Superstars
Can't resist posting this pic sent me by great friend David Johnson, showing him as he appeared, pressed into service last week to MC an event for office morale where he works, in character as Dwayne 'The Rock' Johnson with a plastic championship belt from WalMart. There's little comparison between them in life, of course. The Rock is a star of 'World Wrestling' and Hollywood, while Dave's nearest claim to star status is in his church, where he's a well-loved 15-year-veteran teacher of three- and four-year-olds in the sunday school program. But here's something about David Johnson & Dwayne Johnson that a photo might reveal, though this one doesn't: he isn't as The Rock is imposing for sheer size (and can't twist his face into that leering grin either), but I see Dave at my folks' place every week when he's over using the garage to work out (joined, less often than I'd wish these days, by me), and I can tell you The Rock's enormous arms and shoulders have nothing on Dave's which given good genes and twenty-five years of body-building are almost astonishing in the impression of power they make, bared, especially on his wiry frame just about perfect (to this eye trained in youth by images of Arnold, Bruce Lee, Stallone, & so on) in proportion, mass, & line, and absolutely cut (as the bodybuilders like to say) as if from marble.
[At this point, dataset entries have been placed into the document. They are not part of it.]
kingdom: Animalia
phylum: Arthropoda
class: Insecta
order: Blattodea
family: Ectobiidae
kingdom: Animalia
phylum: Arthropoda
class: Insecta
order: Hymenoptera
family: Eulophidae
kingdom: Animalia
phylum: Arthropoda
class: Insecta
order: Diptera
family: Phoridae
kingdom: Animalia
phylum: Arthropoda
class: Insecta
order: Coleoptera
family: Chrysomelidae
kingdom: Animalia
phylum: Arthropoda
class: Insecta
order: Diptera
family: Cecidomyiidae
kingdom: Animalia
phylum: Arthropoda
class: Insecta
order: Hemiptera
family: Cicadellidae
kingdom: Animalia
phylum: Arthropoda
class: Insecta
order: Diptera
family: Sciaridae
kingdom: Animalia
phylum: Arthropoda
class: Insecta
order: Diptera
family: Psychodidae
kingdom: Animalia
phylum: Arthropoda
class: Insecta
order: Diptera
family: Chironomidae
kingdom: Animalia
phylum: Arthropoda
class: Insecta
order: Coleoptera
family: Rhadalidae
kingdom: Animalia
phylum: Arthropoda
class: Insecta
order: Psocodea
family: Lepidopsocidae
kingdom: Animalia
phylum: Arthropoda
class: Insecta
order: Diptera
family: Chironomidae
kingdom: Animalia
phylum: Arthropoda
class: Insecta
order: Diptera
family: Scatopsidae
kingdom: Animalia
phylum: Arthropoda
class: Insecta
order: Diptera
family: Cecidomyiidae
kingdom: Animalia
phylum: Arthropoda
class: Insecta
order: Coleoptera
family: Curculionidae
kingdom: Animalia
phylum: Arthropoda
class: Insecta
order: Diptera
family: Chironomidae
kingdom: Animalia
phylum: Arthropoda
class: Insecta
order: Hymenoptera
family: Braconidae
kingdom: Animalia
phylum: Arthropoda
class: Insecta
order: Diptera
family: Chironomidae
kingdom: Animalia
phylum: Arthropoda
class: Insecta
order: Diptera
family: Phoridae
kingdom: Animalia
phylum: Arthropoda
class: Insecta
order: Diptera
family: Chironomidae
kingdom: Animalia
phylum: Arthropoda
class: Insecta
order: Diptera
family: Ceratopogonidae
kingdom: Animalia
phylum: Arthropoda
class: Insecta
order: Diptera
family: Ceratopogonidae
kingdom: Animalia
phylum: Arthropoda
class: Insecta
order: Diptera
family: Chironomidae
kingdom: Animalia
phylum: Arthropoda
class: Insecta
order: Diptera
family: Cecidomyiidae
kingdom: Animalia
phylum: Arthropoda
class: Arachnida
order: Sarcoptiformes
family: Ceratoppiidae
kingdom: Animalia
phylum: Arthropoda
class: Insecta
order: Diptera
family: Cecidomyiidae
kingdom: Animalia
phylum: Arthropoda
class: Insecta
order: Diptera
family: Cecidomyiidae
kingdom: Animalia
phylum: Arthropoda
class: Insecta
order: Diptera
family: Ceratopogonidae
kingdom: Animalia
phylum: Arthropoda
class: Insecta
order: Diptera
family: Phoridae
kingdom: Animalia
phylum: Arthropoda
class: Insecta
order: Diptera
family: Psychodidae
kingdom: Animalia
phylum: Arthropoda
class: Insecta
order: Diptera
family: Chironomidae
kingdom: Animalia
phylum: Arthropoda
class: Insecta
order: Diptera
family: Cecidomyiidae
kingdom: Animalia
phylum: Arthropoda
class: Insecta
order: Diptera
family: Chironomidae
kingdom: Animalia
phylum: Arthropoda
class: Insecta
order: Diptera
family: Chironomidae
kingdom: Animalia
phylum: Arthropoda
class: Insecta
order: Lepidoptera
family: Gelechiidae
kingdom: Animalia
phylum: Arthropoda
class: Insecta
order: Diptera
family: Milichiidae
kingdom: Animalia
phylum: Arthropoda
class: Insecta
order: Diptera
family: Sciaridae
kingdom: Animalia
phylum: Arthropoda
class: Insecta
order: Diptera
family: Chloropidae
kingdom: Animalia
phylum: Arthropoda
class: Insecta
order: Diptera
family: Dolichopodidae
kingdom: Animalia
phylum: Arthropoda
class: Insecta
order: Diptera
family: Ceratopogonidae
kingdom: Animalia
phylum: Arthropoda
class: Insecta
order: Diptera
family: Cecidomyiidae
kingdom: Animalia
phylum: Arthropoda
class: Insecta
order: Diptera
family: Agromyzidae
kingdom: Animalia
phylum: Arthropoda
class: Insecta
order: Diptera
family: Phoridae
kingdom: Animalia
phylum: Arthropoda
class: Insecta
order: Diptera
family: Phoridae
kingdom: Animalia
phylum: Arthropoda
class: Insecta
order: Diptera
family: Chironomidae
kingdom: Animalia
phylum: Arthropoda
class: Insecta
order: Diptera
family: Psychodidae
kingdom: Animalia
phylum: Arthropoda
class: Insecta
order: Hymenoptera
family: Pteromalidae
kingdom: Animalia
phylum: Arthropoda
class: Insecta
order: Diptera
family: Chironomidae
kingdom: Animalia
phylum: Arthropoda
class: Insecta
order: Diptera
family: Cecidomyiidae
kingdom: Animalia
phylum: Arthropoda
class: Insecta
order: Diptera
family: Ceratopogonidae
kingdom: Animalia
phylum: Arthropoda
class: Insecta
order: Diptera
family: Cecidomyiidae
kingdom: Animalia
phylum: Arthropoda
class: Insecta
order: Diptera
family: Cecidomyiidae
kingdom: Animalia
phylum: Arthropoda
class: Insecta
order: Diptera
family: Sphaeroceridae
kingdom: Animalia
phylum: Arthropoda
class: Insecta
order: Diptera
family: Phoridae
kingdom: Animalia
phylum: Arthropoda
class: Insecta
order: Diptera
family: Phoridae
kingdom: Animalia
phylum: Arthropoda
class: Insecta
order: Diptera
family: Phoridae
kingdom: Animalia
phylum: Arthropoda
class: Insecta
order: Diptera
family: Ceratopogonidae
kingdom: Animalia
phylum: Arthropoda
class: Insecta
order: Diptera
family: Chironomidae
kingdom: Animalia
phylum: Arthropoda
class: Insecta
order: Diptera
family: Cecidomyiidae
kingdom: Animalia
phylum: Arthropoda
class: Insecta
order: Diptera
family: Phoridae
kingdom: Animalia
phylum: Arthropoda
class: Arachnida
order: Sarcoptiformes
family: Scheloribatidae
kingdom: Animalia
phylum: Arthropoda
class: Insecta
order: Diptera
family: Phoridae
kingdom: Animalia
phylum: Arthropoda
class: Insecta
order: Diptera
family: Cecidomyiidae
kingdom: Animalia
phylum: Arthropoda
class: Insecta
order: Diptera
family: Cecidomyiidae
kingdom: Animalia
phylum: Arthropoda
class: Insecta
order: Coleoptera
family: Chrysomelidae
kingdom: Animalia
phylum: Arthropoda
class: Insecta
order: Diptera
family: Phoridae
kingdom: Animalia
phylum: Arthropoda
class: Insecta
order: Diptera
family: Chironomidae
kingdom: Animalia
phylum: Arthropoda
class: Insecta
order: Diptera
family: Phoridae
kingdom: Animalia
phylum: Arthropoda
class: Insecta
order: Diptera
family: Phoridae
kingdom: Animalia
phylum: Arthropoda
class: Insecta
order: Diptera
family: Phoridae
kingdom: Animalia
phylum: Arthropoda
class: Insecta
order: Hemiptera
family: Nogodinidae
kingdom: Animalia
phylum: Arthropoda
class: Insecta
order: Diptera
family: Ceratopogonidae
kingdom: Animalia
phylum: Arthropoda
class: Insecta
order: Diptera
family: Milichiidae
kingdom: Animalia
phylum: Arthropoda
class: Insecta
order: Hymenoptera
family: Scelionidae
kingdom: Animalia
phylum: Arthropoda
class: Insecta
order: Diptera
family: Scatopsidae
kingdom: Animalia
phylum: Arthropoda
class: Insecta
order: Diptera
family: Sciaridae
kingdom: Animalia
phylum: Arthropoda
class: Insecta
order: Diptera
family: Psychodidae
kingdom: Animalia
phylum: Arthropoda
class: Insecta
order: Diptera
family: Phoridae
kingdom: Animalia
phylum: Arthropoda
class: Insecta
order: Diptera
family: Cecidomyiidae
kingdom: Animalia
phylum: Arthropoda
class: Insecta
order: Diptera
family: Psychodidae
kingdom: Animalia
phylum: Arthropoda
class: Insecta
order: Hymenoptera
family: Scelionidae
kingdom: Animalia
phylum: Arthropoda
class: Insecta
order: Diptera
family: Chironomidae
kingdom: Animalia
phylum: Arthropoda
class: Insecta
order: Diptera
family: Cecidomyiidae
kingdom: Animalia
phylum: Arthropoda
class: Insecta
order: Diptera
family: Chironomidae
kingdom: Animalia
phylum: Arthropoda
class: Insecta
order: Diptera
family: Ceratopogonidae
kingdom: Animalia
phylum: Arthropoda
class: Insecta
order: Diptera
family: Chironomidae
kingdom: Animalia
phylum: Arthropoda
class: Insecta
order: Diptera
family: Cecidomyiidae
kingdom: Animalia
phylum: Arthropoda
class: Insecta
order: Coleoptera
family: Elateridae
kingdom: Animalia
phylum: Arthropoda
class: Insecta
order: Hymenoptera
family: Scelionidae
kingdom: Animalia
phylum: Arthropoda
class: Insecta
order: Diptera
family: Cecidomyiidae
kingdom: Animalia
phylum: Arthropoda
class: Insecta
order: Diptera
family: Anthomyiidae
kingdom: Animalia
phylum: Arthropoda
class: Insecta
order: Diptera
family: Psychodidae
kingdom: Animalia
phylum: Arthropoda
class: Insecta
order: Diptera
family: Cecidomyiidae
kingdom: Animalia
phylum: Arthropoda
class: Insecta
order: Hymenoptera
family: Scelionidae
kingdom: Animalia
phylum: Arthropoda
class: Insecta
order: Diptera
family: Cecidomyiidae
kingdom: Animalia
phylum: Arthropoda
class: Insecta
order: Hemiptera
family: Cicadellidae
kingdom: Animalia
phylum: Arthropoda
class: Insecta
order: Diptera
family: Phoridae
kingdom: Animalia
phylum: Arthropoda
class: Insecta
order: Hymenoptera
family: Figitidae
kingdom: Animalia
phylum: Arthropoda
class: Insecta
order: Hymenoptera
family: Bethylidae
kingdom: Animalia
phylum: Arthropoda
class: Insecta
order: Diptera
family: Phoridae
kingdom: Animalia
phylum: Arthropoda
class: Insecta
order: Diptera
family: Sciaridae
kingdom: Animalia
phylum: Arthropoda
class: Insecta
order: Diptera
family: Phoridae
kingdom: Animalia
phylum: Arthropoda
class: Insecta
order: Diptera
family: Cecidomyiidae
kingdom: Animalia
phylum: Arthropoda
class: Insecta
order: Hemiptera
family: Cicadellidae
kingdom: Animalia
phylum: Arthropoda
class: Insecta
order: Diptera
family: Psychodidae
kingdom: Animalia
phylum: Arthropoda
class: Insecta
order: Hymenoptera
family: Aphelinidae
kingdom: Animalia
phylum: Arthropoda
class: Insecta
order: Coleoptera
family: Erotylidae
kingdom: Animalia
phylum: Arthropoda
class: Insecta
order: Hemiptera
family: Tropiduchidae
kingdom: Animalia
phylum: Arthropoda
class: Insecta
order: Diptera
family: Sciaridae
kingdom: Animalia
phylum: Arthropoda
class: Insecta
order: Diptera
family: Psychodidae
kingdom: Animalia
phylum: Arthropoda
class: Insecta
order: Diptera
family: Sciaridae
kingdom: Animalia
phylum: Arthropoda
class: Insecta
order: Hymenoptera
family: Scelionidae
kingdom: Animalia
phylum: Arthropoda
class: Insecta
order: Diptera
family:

Funny in a way, too, incidentally, to observe that the one man's public reputation is built on putting his physique on display, developing it, as image, to establish the 'The Rock' brand; and the other's, in a sense, on keeping his hidden, most of the time, as fitting the idea of self-discipline & sense of propriety.


2 Comments:
Working out in one's garage never seems to catapult one to the front of the media frenzy, does it? Just as well, I suppose. I also can't help thinking the laughter and applause of one's brothers and sisters in the congregation carries greater emotional weight than the cheers of millions in an amphitheatre. Good on 'im.
Agreed — on all points.
(Though it occurs to me that Dave, being a specimen of complexity & crossed impulses like the rest of us, might well say he'd trade for the amphitheater, if only for a day.)